Donna Strickland
An Eye for Lasers
Text from poster
Donna Strickland’s work with lasers, specifically her invention of chirped pulse amplification, paved the way toward the shortest and most intense laser pulses. The work shows how high-intensity light interacts with matter, and the technique is used in the machining of glass and some eye surgeries.
Additional Information
Donna Strickland was born in Guelph, Ontario in 1959 to an electrical engineer and a high school English teacher. At school, she quickly viewed science as one of her strengths. With an interest in lasers and electro-optics, she stayed in Canada to study engineering physics at McMaster University, but moved to the United States to complete a PhD from the University of Rochester.
In 1985, Strickland and her PhD supervisor, Gérard Mourou, developed chirped pulse amplification — a way to increase the intensity of a laser without ripping it apart. This would end up leading to the most intense laser pulses ever recorded. Four years later, Strickland obtained her PhD in Optics.
Before settling down at the University of Waterloo in 1997 as a professor in the Department of Physics and Astronomy, she was a research associate at the National Research Council of Canada, a physicist with the Lawrence Livermore National Laboratory, and a member of the technical staff of Princeton’s Advanced Technology Center for Photonics and Opto-electronic Materials.
On top of these positions, she has served on the board of the Optical Society (OSA) and was its president in 2013. She was also a topical editor for Optics Letters, a peer-reviewed scientific journal published by the OSA. Strickland has also served on the board of the Canadian Association of Physicists.
Her research at the University of Waterloo — where she remains today — deals with developing high-intensity laser systems for nonlinear optics investigations.

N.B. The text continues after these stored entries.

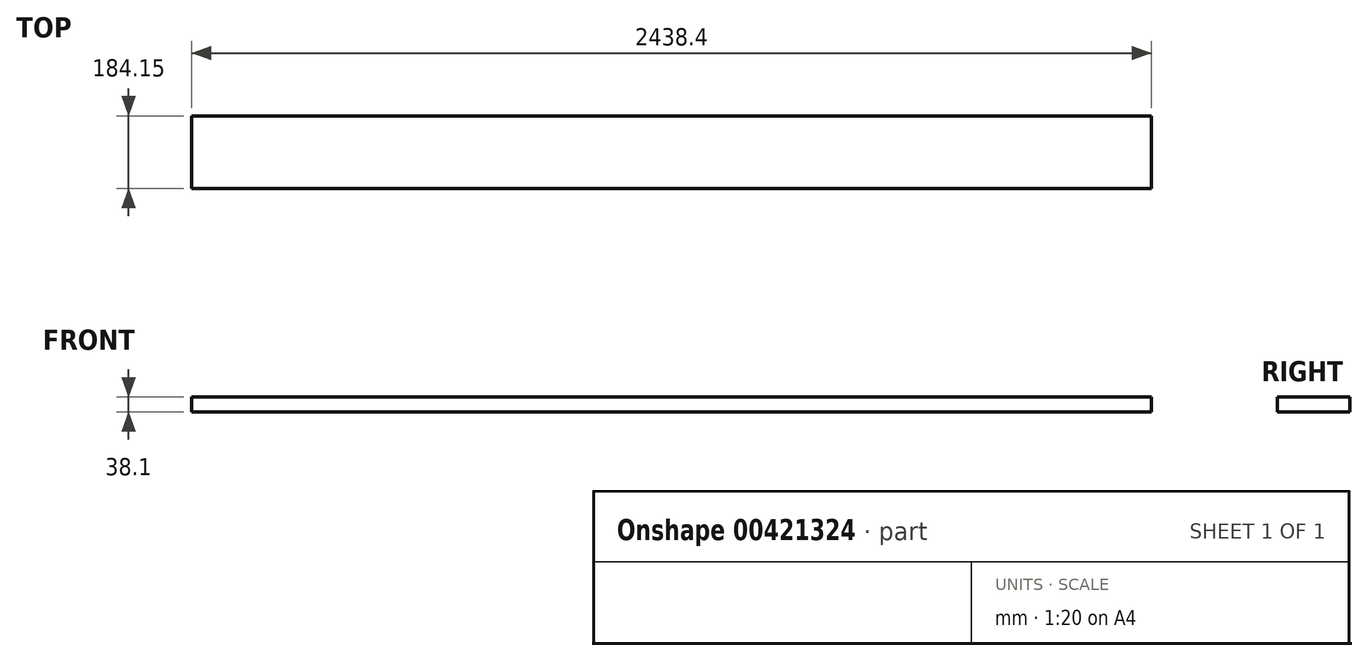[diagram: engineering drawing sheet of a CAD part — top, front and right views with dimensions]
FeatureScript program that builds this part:
annotation { "Feature Type Name" : "Feature", "Feature Type Description" : "" }
export const myFeature = defineFeature(function(context is Context, id is Id, definition is map)
    precondition{}
    {
        {
            var Q0;
            Q0=qCreatedBy(makeId("Top.planeOp"),FACE);
            var sketch = newSketch(context, id + "F0", { "sketchPlane" : qUnion([Q0])});
            skLineSegment(sketch, "E0.bottom", {"start": v(-1221.79, -476.64) * mm, "end": v(1216.61, -476.64) * mm});
            skLineSegment(sketch, "E0.top", {"start": v(-1221.79, -292.5) * mm, "end": v(1216.61, -292.5) * mm});
            skLineSegment(sketch, "E0.left", {"start": v(-1221.79, -476.64) * mm, "end": v(-1221.79, -292.5) * mm});
            skLineSegment(sketch, "E0.right", {"start": v(1216.61, -476.64) * mm, "end": v(1216.61, -292.5) * mm});
            skSolve(sketch);
        }
        {
            var Q0;
            Q0=makeQuery(id+"F0.imprint","IMPRINT",FACE,{"disambiguationData":[TD([[makeQuery(id+"F0.imprint","IMPRINT",EDGE,{"derivedFrom":sQuery(id+"F0.wireOp",EDGE,"E0.bottom")}),1.0]])]});
            extrude(context, id + "F1", {"entities" : qUnion([Q0]), "depth" : 38.1 * mm});
        }
    });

She is also credited with more than 90 publications.
In 2018, Strickland and Mourou were awarded the Nobel Prize in Physics. Although the applications of their research wasn’t clear at the time of development, chirped pulse amplification has numerous wide-ranging uses, including corrective eye surgery and creating small glass parts for cell phones.
Strickland is the first Canadian woman and the third woman in history to receive this prestigious award, an honour she happily shares with women everywhere. While she is aware of gender inequity in STEM, she has admitted to being surprised that her gender was the biggest takeaway of the ceremony as she views herself as a scientist rather than a woman in science.
Strickland is also the recipient of an Alfred P. Sloan Research Fellowship (1998), a Premier’s Research Excellence Award (1999), and a Cottrell Scholar Award (2000).
Donna Strickland’s research on lasers was partially funded by NSERC.